**USING THE INFORMATION**
a) Rewrite everything in the Liz Elting interview from "Recently, we spoke" down to "all this uncertainty?", using "guidance" in place of "advice".
b) Extend the Liz Elting interview, picking up right after its last sentence.

**PAGE EXCERPT**
╔══

Liz Elting is an entrepreneur and philanthropist who has appeared on Forbes’ Richest Self-Made Women in America list every year since its inception. Originally, at the beginning of her career, Elting intended to work in finance. But in 1992, with an NYU Stern School of Business classmate, she cofounded TransPerfect, now the world’s largest language translation company. As co-CEO, she helped build TransPerfect into an organization with more than $600 million in annual revenues, 5,000 employees, and 11,000 clients. In 2018, Elting switched gears again, leaving TransPerfect and founding the Elizabeth Elting Foundation, which advances economic, social, and political equality of women and marginalized people. She currently serves as the foundation's CEO.
Recently, we spoke with Elting about her advice for professionals looking to change careers—including how to take the first step, find the best path, and overcome fear. Below is an edited version of that conversation.
Vault: First of all, how are you doing and managing with all this uncertainty?
Elting: I like to focus on the things I can control and not the things I can’t. I’ve turned off the news almost entirely, which is notable for me because I’m a lifelong news junkie. But it’s hard right now to stay engaged with it, because there’s just so much noise. Why get invested in or distressed over the latest outrage du jour, when God knows there’ll be another one tomorrow? All it does is fuel anxiety and frustration and gloom, at least for me. So I’m focused way more on my actual sphere of influence: my home, my family, my foundation, my health, my time. I tackle those day by day.
Could you talk a little about your background and your career path leading up to the founding of your eponymous foundation?
Sure. I’ve always been fascinated by language, so my career path maybe isn’t surprising. My family moved around a bit when I was a kid. I spent time living in Portugal and Canada, and during college I studied abroad in Córdoba, Spain, and did an internship in Caracas. I gained functional fluency in French, Spanish, Portuguese, and Latin. I love the different ways languages have to communicate.

╚══

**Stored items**
╔══

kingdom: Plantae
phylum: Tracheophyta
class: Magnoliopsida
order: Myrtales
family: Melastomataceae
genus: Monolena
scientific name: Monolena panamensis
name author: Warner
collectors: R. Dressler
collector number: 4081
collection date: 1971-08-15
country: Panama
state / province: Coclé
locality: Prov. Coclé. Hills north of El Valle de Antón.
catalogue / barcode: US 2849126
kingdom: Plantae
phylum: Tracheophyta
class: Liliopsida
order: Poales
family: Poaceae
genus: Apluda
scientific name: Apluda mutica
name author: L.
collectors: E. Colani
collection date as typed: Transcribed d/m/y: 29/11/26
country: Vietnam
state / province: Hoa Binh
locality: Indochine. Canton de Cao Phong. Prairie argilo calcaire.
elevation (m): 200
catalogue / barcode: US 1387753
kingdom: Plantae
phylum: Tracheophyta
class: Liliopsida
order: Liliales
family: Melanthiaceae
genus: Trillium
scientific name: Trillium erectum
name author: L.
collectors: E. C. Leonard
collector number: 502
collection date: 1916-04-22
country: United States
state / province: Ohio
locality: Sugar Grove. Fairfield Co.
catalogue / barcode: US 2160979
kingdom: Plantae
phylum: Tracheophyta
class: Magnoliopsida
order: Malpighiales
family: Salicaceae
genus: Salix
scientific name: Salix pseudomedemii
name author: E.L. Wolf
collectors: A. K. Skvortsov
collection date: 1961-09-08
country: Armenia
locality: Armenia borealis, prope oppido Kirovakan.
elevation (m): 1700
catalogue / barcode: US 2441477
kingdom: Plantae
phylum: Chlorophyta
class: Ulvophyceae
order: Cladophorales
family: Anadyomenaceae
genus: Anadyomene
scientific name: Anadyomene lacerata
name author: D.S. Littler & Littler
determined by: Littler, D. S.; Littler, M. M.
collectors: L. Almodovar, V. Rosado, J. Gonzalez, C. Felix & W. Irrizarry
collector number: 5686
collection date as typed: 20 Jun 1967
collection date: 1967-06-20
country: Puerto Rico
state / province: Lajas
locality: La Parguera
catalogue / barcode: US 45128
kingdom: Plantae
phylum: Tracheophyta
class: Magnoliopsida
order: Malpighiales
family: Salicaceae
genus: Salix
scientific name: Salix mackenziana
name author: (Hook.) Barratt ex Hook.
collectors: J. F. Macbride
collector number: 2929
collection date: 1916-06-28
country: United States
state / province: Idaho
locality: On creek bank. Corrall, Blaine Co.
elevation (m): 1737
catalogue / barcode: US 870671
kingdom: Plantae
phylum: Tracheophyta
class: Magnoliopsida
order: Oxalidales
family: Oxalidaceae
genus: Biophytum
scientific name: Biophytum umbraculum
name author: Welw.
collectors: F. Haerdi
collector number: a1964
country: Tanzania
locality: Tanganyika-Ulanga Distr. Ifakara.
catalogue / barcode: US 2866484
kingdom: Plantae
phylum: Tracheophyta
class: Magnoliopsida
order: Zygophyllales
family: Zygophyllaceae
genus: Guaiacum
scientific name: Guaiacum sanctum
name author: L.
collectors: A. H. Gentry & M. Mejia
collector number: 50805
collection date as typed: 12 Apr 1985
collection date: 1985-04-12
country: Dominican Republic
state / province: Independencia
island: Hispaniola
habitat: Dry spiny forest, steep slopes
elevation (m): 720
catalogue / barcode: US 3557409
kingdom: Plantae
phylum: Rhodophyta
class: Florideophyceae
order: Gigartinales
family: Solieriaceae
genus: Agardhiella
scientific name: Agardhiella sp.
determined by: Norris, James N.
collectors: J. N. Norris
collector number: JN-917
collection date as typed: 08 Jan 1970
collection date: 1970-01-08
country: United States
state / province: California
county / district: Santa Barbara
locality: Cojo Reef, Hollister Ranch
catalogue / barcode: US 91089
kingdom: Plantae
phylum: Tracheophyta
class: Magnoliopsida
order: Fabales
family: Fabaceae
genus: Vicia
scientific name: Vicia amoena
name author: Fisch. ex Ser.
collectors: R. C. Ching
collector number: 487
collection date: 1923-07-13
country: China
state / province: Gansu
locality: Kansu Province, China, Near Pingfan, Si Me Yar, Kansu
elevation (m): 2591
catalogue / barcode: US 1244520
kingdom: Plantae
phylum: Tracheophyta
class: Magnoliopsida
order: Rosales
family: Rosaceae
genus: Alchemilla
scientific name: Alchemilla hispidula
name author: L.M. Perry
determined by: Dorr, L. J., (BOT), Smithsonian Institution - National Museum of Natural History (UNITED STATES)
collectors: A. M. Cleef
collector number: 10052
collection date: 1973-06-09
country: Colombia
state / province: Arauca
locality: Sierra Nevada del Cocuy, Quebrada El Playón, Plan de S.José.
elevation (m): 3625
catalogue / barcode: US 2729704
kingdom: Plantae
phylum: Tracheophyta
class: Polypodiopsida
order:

╚══

**ANSWERS FOR EACH ITEM**
a)
Recently, we spoke with Elting about her guidance for professionals looking to change careers—including how to take the first step, find the best path, and overcome fear. Below is an edited version of that conversation.
Vault: First of all, how are you doing and managing with all this uncertainty?

b)
So, once I decided that my destiny wasn’t in finance, I switched gears and launched TransPerfect, serving as Co-CEO for twenty-six years and growing—entirely organically with no outside funding—into the largest translation company in the world. A couple of years ago I stepped away and launched the Elizabeth Elting Foundation, which was originally focused on empowering women, but in this pandemic has since embraced a broader mandate toward concrete relief for people in need.
What’s your advice when it comes to finding a new career path? How should someone go about choosing? What's important to consider?
You haven’t wasted time in your current career. I feel like that’s a sentiment I run into often, where people fear they’re letting the last decade or however long go down the drain. But the skills and experience you gained from your work history are often very transferable. I’d say to look at the parts of your job where you shine and those where you don’t, and think about ways those strengths bring value to another industry.
Most companies are excited to bring in people from outside fields, because that’s someone who brings something new to the table and isn't afraid to step outside of their comfort zone. You have all these transferable skills. Client management, for example, may have been a facet of your job you really enjoyed, and guess what? That’s something companies need up and down, whether you’re Goldman Sachs or Saatchi & Saatchi or Nintendo. It can apply to sales, to supply chain management, to vendor sourcing. Maybe you managed a division at a big investment bank; well, guess what? You can bring that to Google, or to Chanel, or to Simon & Schuster, or to General Electric. Your experience is an asset.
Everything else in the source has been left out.